Australia raises interest rate

Australia's central bank raised its benchmark interest rate to 4

Australia's central bank raised its benchmark interest rate to 4.25 per cent and signalled further increases, dismissing warnings that higher borrowing costs are already eroding consumer spending.

Governor Glenn Stevens boosted the overnight cash rate target from 4 per cent, the Reserve Bank of Australia said in a statement in Sydney today.

The Australian currency and bond yields rose after Stevens said the move was a "further step" in returning interest rates to average levels. Today's decision indicates central bank concerns that inflation and house-price increases will surge without greater monetary restraint, even after retail sales and home construction dropped in February.

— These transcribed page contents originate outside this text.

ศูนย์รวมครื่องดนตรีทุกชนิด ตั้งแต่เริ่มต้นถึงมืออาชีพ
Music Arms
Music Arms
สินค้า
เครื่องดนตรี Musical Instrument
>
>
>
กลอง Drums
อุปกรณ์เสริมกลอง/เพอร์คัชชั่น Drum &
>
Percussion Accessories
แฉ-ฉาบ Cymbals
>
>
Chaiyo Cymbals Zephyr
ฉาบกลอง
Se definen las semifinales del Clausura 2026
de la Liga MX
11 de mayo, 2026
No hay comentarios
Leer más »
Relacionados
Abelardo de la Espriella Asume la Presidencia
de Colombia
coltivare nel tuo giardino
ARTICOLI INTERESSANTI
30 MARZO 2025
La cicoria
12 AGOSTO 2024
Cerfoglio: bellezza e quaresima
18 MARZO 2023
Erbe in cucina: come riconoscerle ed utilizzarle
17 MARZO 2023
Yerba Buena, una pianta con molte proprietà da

"We've got a way to go before we see rates at normal levels," said Adam Carr, a senior economist at ICAP Australia Ltd in Sydney. "There's a good case we'll see much stronger than normal growth rates with much higher than normal inflation and I think the RBA is aware of that."

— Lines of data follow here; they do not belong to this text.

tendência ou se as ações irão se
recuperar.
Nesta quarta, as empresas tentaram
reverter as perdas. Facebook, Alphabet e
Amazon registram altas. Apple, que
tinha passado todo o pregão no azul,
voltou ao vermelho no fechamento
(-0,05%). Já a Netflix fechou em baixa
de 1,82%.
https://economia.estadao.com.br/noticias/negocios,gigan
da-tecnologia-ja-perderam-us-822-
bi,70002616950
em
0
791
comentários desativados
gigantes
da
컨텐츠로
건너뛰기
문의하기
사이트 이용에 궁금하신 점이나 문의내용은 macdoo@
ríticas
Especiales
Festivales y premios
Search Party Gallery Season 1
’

The Australian dollar jumped to a two-week high against the US currency, trading at 92.25 cents from 91.85 before the decision. Two-year government bonds fell, pushing the yield on the 5.75 per cent security maturing in April 2012 up by 12 basis points to 5.07 per cent, the highest since October.

Inflation in Australia reached 2.1 per cent in the quarter to December, up from 1.3 per cent the previous three months, while still inside the central bank's target range of between 2 per cent and 3 per cent.

A gauge of Australia's inflation rose in March at five times the pace of the previous month, a report showed last week. Consumer prices advanced 0.5 per cent from February, when they climbed 0.1 per cent, according to an index compiled by TD Securities Ltd. and the Melbourne Institute.